Magdalena trajo, sin consultar, una botella nueva de brandy Torres. Es el que prefiere mi cuñado Manolo y siempre está de oferta en Aurrerá. Sirvió los vasitos en silencio, porque ya sabíamos que mamá iba a soltar, como si el concurso de los 64 mil pesos, las últimas escenas de su película inolvidable: que papá trabajaba en el bar del hotel Reforma, que era irresponsable y veía enormes cucarachas rojas, que había noches en que definitivamente no llegaba a casa, que cuando joven era más guapo que Emilio Tuero, que lo había parido una tal “hija de Francia” legendaria, que cuando se fue, como la canción “para ya nunca más volver” tendría yo qué, ¿dos años y medio?, y lo más curioso, que le decían El Semáforo porque tenía un ojo azul y otro café. “El izquierdo era el azul, su parte francesa”.
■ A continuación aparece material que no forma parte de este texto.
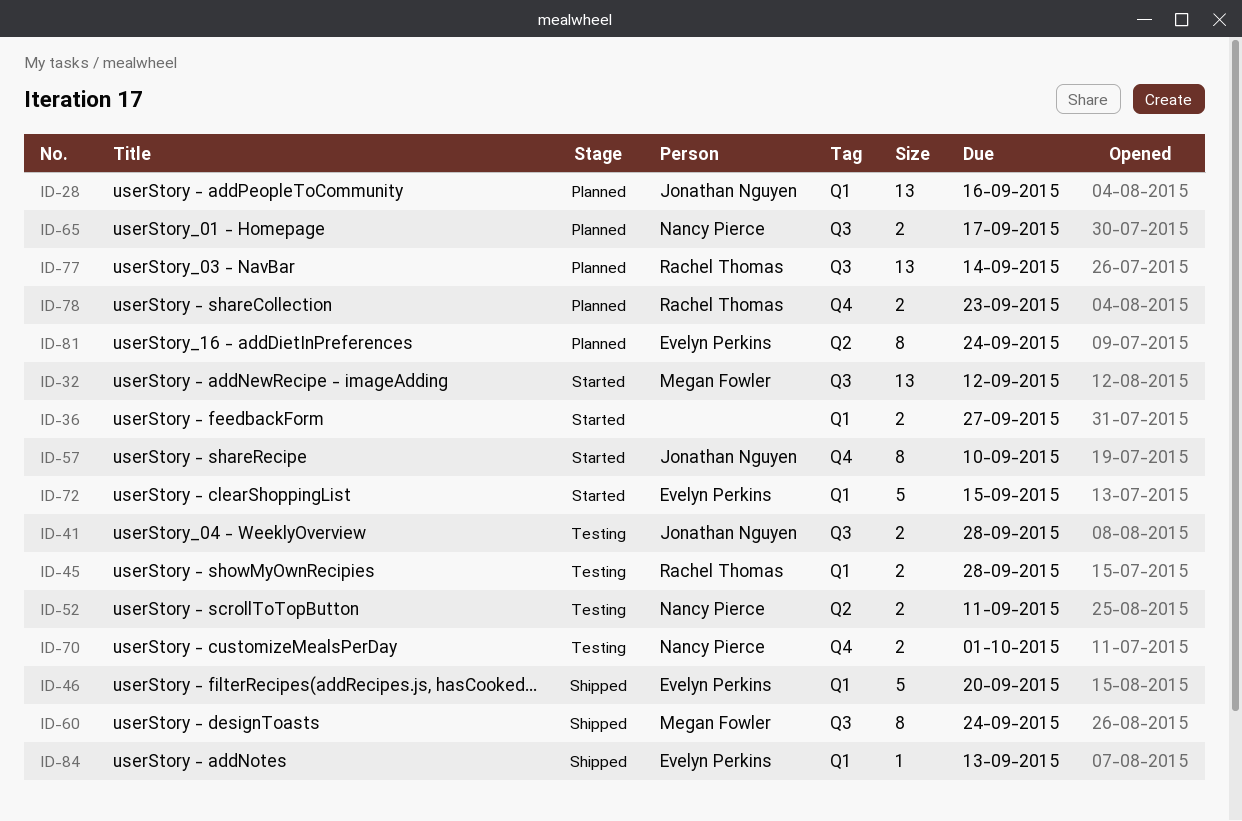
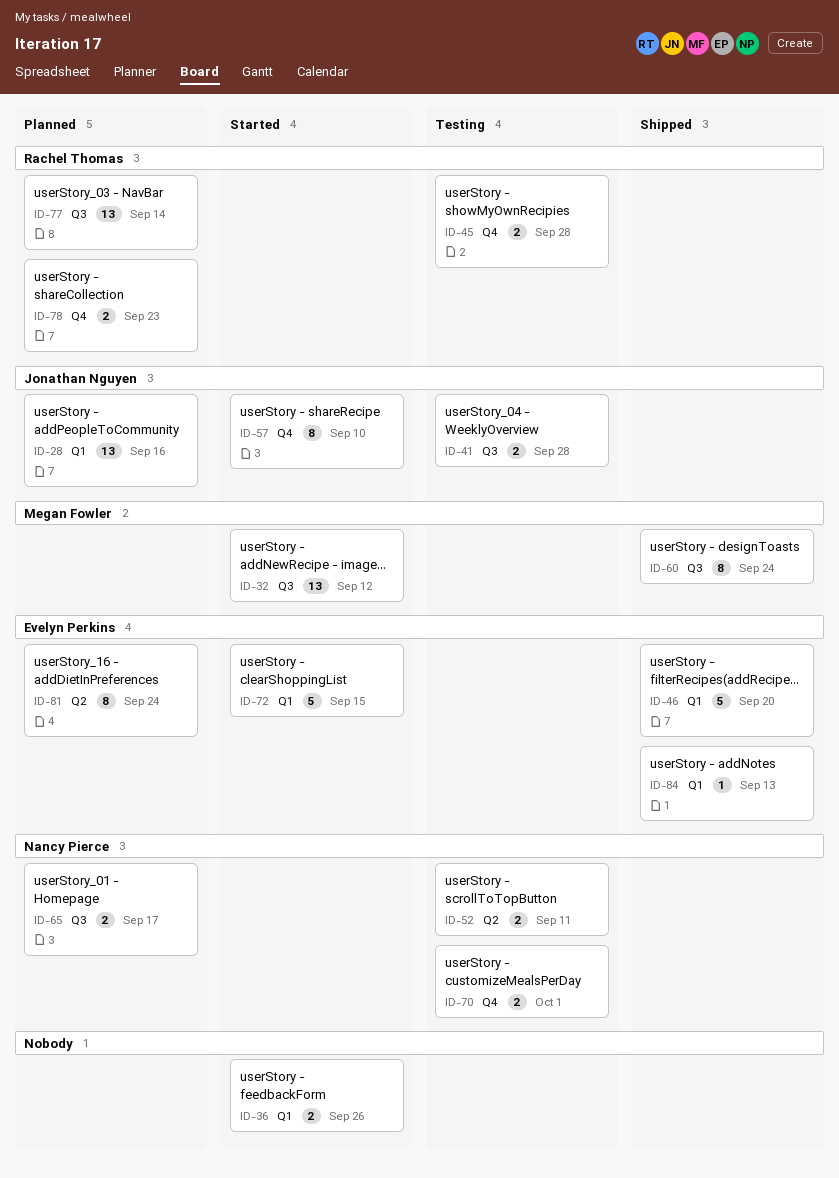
ID-36, due: Sep 27 -> Sep 26
ID-45, label: Q1 -> Q4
Excusando que tenía que ponerle las pijamas a sus criaturas, Magdalena me llamó al piso de arriba. Dejé la guitarra y regresé a la estancia de los trofeos. “Mira lo que me encontré la semana pasada en que estuve escombrando”, me advirtió. Era una vieja fotografía, mi padre y yo, de meses pero sonriente, encuadrados en un marco de caoba. Como el retrato era en blanco y negro no se apreciaba bien aquel detalle peculiar, sus ojos de semáforo, y no pude reprimir un suspiro de absoluta vacuidad. Era imposible el escrutinio de la sonrisa, entre dolorida y lánguida, de mi padre Pablo Beristáin. Y que Dios lo guarde en su gloria, si es el caso. ¿Dónde habrá terminado sus días ese hombre de semblante taciturno, ese rostro anónimo, ese pobre tipo derruido por la culpa? Nunca lo sabremos.

Entonces Magda desbarató el marco. Mira esto, me dice al zafar la fotografía, que yo recordaba entre la niebla de la memoria. ¿Ya viste? Y sí, ahí detrás y con elegante caligrafía, mi padre había inscrito con punta de lápiz: “Mi lindo mateware, nada te faltará”. Y una fecha. Fue tres semanas antes de que nos dejara, susurró Magdalena al volver a insertarla bajo el cristal. ¿Qué habrá querido decir con esa mafufez, mi querido mateware?, y allá abajo el traqueteo de mi cuñado arrastrando los palos de golf, su fatiga y los abrazos a la suegra, nos distrajeron. ¿No se toman otro brandisito? Y yo preguntándome mientras descendíamos por las escaleras: ¿Ya habrá terminado el torneo de boliche? ¿Le hablo a la ingrata Maldonalds? ¿Le hablo o no le hablo? ¿Y si no la encuentro? Ya sabes, me la vivo preguntándome.